(Items listed in a dataset)
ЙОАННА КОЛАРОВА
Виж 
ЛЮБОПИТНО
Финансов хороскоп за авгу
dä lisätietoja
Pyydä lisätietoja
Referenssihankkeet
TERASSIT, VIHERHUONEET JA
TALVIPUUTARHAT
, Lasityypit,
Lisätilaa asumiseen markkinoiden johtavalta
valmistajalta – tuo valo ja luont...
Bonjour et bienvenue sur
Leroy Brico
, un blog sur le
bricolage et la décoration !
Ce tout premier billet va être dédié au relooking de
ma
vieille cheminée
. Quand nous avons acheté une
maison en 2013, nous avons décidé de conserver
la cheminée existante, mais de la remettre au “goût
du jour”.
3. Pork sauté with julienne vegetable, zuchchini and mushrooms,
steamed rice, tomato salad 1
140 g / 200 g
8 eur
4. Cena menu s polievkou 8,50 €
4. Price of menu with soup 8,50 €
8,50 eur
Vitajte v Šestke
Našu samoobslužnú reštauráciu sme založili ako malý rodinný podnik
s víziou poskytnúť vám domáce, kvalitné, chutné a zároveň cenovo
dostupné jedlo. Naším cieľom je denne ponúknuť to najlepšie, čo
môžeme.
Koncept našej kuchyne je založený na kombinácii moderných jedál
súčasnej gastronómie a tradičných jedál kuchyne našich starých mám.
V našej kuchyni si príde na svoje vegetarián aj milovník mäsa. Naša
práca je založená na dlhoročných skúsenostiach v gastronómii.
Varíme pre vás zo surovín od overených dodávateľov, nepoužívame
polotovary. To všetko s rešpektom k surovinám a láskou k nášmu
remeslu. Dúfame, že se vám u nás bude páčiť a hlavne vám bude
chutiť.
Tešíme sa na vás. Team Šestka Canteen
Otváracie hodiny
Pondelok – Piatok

Work instruction — Rewrite the data, substituting "bibliothèque" for each occurrence of "cheminée" and leaving everything else unchanged.

Reply —
ЙОАННА КОЛАРОВА
Виж 
ЛЮБОПИТНО
Финансов хороскоп за авгу
dä lisätietoja
Pyydä lisätietoja
Referenssihankkeet
TERASSIT, VIHERHUONEET JA
TALVIPUUTARHAT
, Lasityypit,
Lisätilaa asumiseen markkinoiden johtavalta
valmistajalta – tuo valo ja luont...
Bonjour et bienvenue sur
Leroy Brico
, un blog sur le
bricolage et la décoration !
Ce tout premier billet va être dédié au relooking de
ma
vieille bibliothèque
. Quand nous avons acheté une
maison en 2013, nous avons décidé de conserver
la bibliothèque existante, mais de la remettre au “goût
du jour”.
3. Pork sauté with julienne vegetable, zuchchini and mushrooms,
steamed rice, tomato salad 1
140 g / 200 g
8 eur
4. Cena menu s polievkou 8,50 €
4. Price of menu with soup 8,50 €
8,50 eur
Vitajte v Šestke
Našu samoobslužnú reštauráciu sme založili ako malý rodinný podnik
s víziou poskytnúť vám domáce, kvalitné, chutné a zároveň cenovo
dostupné jedlo. Naším cieľom je denne ponúknuť to najlepšie, čo
môžeme.
Koncept našej kuchyne je založený na kombinácii moderných jedál
súčasnej gastronómie a tradičných jedál kuchyne našich starých mám.
V našej kuchyni si príde na svoje vegetarián aj milovník mäsa. Naša
práca je založená na dlhoročných skúsenostiach v gastronómii.
Varíme pre vás zo surovín od overených dodávateľov, nepoužívame
polotovary. To všetko s rešpektom k surovinám a láskou k nášmu
remeslu. Dúfame, že se vám u nás bude páčiť a hlavne vám bude
chutiť.
Tešíme sa na vás. Team Šestka Canteen
Otváracie hodiny
Pondelok – Piatok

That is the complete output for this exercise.